Assessing the dynamic extrusion-based 3D printing process for power-law fluid using numerical simulation

• Published in: Journal of food engineering Vol. 275; p. 109861
• Main Authors: Liu, Qiannan, Zhang, Nana, Wei, Wensong, Hu, Xiaojia, Tan, Yaoyao, Yu, Yongming, Deng, Yamin, Bi, Chao, Zhang, Liang, Zhang, Hong
• Format: Journal Article
• Language: English
• Published: Elsevier Ltd 01.06.2020
• Subjects: computer software; extrusion; Food 3D printing; mathematical models; Numerical simulation; potatoes; Printing characteristics; Rheological properties; temperature; three-dimensional printing; viscosity; Numerical simulation; Food 3D printing; Printing characteristics; Rheological properties
• ISSN: 0260-8774; 1873-5770
• DOI: 10.1016/j.jfoodeng.2019.109861

Numerical simulation was applied for the extrusion process in an extrusion-based food 3D printing. The rheological properties of the materials and their printing characteristics were also investigated. In this work, the distributions of velocity, local shear rate, viscosity and pressure of the materials during the extrusion process were calculated by the POLYFLOW software, and the relationship among the rheological properties, flow field distribution and printing characteristics of the materials had been described. The results showed that the pressure distribution in the flow field was directly proportional to the consistency index (K), and the pressure decreased with the increase of the flow behavior index (n), but not linearly proportional to the n. When the potato granules were added, the K value of the material increased, the n value decreased, the viscosity and pressure levels in the flow field increased, and the printing of the products deteriorated. When temperature was elevated, the K value of the material decreased, the n value remained constant initially but increased later, the viscosity level in the flow field decreased, the pressure level decreased initially and then increased slightly, the printing process became smoother, and the accuracy of the printed product enhanced.
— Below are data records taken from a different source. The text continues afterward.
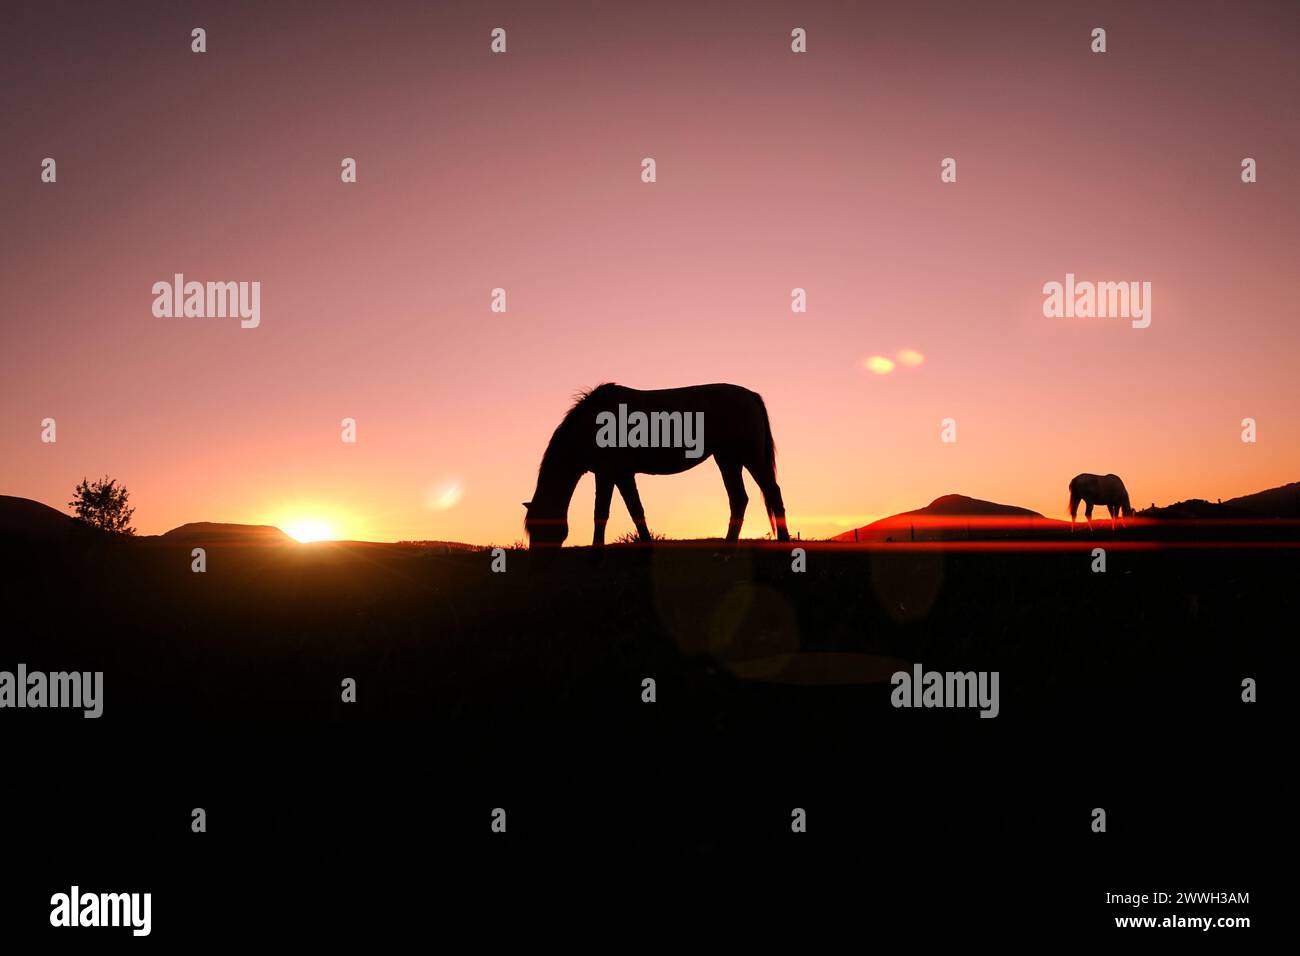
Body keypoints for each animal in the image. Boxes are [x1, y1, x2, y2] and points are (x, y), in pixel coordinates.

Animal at [522, 379, 785, 546]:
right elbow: (635, 510)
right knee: (739, 498)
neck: (591, 425)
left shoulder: (607, 473)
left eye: (539, 528)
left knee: (772, 492)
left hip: (749, 456)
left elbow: (601, 513)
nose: (537, 564)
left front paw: (596, 558)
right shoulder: (621, 474)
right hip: (728, 459)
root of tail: (750, 395)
For the experimental 3D printer, the Power-law fluid had better printing characteristics when the K value was between 1000 Pa•sn and 1800 Pa•sn and the n value was between 0.15 and 0.3. •Numerical simulation could reveal the dynamic extrusion process for 3D printing.•K and n values determine the flow field distribution.•K and n values change with fluid rheological properties, which in turn affect the printing characteristics.•Suitable range of K and n values for 3D printing was determined.